Em Piracaia, município vizinho a Atibaia, é difícil entrar na cidade, construída quase toda no leito do rio e em uma área montanhosa, com pequenas casas no pé. Condomínios de alto padrão estão inundados e funcionários tentavam recuperar móveis usando barcos de pesqueiros vizinhos. Dezenas de famílias também deixaram suas casas ontem na vizinha Bom Jesus dos Perdões.

"Por onde o rio margeia, inundou tudo", disse, desesperada, a dona de casa Maria Helena Xavier, de 44 anos, que teve de abandonar o sobrado onde mora há seis meses ontem pela manhã. Já a situação da empresária Bethania Domingos, de 40 anos, era ainda pior. Às 9h34 de ontem, ela completava dois dias de espera por socorro. "Não consigo sair da minha fábrica. No térreo a água está no pescoço", reclamou Maria Helena, que conseguiu sair da área alagada, com ajuda da Defesa Civil Municipal de Atibaia, por volta das 11h30. Para preocupação geral, a previsão, segundo o Inpe, é de que as chuvas voltem a atingir a região de Atibaia hoje.

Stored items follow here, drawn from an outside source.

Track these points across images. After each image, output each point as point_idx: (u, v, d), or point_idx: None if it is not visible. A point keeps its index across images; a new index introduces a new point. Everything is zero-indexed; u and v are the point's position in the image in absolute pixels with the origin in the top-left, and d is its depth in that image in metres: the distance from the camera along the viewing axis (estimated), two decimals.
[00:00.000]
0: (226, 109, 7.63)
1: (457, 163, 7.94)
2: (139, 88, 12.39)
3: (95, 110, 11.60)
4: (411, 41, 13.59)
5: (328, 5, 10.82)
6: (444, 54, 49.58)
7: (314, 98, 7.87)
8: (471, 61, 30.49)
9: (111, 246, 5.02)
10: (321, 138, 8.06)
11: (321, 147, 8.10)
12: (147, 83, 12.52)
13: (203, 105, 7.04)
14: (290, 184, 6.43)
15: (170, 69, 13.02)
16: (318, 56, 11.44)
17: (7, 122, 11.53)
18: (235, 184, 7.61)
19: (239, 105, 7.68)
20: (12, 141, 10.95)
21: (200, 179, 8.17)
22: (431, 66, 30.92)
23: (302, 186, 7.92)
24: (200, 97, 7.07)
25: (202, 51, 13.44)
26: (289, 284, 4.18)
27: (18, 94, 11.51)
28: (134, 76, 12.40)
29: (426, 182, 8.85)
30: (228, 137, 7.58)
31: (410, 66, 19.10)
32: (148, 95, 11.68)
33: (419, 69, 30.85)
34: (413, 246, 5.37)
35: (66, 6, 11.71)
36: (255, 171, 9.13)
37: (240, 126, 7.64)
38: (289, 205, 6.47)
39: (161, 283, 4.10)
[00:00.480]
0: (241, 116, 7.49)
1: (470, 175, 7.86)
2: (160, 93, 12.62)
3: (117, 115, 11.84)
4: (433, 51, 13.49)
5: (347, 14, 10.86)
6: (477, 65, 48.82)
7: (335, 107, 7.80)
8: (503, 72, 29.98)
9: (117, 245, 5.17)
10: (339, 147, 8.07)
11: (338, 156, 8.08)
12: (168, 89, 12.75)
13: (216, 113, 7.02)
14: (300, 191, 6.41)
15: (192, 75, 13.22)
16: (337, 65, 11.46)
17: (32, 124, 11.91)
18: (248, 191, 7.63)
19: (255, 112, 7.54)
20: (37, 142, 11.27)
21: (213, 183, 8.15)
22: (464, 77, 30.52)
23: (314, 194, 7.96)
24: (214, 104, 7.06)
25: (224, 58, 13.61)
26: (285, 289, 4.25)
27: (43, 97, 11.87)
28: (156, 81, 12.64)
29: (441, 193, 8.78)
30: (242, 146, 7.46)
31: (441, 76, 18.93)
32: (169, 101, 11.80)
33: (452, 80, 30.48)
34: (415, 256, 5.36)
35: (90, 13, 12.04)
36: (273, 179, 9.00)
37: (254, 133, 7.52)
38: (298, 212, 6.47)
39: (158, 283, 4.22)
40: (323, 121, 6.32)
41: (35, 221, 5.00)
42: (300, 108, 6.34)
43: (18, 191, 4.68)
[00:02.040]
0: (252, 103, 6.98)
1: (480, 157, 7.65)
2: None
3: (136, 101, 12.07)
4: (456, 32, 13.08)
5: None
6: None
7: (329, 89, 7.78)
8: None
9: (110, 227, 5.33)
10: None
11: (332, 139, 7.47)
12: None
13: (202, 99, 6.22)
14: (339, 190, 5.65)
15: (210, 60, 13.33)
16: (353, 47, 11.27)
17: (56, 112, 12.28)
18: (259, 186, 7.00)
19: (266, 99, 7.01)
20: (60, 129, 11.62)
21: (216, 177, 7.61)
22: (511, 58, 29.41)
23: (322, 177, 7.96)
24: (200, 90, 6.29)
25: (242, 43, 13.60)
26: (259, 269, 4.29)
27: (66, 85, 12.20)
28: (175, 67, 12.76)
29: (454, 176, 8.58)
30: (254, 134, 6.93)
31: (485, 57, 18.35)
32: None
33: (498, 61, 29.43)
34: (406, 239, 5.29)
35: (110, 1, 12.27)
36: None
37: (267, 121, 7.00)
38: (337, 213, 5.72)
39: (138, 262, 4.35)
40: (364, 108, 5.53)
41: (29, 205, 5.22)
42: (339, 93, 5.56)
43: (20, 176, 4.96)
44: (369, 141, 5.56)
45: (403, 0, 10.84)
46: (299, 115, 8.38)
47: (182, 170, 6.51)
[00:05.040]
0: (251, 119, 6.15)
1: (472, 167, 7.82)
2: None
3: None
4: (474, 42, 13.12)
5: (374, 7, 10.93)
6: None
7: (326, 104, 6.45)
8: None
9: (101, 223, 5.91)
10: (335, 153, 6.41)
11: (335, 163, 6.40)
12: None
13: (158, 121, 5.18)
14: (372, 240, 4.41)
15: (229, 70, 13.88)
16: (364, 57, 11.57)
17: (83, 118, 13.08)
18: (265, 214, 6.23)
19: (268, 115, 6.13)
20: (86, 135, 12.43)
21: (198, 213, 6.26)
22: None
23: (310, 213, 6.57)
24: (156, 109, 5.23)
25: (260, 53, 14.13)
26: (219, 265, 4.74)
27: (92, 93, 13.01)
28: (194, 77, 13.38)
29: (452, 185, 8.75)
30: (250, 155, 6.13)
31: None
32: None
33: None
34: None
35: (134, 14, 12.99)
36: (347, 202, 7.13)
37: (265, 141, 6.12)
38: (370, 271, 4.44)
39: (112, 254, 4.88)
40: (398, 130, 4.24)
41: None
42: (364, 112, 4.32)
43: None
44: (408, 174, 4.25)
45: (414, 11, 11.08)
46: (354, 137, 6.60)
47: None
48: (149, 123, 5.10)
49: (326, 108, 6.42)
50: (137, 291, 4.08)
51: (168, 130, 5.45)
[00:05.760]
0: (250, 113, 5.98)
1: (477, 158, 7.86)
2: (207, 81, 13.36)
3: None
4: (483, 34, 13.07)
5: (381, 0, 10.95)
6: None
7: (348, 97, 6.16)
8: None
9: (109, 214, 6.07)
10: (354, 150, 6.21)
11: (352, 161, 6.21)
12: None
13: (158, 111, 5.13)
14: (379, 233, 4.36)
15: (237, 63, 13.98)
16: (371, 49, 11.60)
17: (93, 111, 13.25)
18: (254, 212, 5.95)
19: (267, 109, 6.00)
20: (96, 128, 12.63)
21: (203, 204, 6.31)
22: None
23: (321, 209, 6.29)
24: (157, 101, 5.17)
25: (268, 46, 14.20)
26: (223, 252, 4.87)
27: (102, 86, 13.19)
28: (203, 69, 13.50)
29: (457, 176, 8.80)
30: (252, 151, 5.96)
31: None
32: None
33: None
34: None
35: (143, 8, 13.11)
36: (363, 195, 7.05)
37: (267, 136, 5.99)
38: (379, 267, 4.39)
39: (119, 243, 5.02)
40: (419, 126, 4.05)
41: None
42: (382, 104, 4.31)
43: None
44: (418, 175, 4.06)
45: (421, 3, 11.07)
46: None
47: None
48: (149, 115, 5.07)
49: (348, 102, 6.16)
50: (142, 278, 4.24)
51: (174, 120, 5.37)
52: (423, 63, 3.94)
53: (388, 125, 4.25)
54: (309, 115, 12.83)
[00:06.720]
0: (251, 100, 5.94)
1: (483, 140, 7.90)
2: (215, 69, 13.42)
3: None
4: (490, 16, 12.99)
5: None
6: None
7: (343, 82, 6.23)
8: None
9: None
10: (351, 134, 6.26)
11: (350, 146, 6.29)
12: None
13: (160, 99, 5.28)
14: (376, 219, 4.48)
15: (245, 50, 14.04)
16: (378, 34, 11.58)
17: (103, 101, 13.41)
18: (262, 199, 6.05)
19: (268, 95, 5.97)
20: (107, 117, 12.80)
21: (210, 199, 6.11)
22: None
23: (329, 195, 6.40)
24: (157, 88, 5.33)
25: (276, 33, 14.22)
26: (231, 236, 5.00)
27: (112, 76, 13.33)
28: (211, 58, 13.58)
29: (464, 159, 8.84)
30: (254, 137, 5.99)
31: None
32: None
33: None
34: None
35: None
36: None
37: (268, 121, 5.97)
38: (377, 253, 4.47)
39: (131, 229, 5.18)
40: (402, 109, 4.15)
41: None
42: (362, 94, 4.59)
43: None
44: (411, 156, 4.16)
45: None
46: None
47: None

Urbanistas criticam Sistema Cantareira

Construído durante o regime militar, na segunda metade da década de 60, o Sistema Cantareira foi a solução de engenharia mais simplista para resolver o problema da falta de fontes de abastecimento na Região Metropolitana de São Paulo, segundo avaliam hoje urbanistas e ambientalistas. Toda a barragem é formada por seis reservatórios que têm a função de transpor água de duas bacias - a do Rio Piracicaba e a do Alto Tietê - para a capital e suas cidades vizinhas. Quando passou a operar, em 1973, o conjunto de reservatórios diminuiu a vazão dos rios da Bacia do Piracicaba, o que gerou a saída de centenas de agricultores das áreas ribeirinhas dos Rios Atibaia e Jaguari.
Na década de 80, essas áreas viraram condomínios fechados, hotéis e indústrias, o que levou à perda de 72% da mata ciliar do Rio Atibaia. "O Sistema Cantareira não foi uma boa solução, mas jogar a culpa só nele pelas cheias no interior é reduzir a discussão.
A urbanização dessas áreas ribeirinhas pelos condomínios fechados tem de entrar na conta da tragédia, pois foi feita com a chancela das prefeituras da região", avalia o ambientalista Carlos Bocuhy, que integra o Conselho Estadual de Meio Ambiente (Consema). Segundo acordo entre prefeituras da região e a Sabesp, a empresa tem de encontrar outras formas de captação de água para não comprometer a vazão dos rios em direção ao interior. D.Z.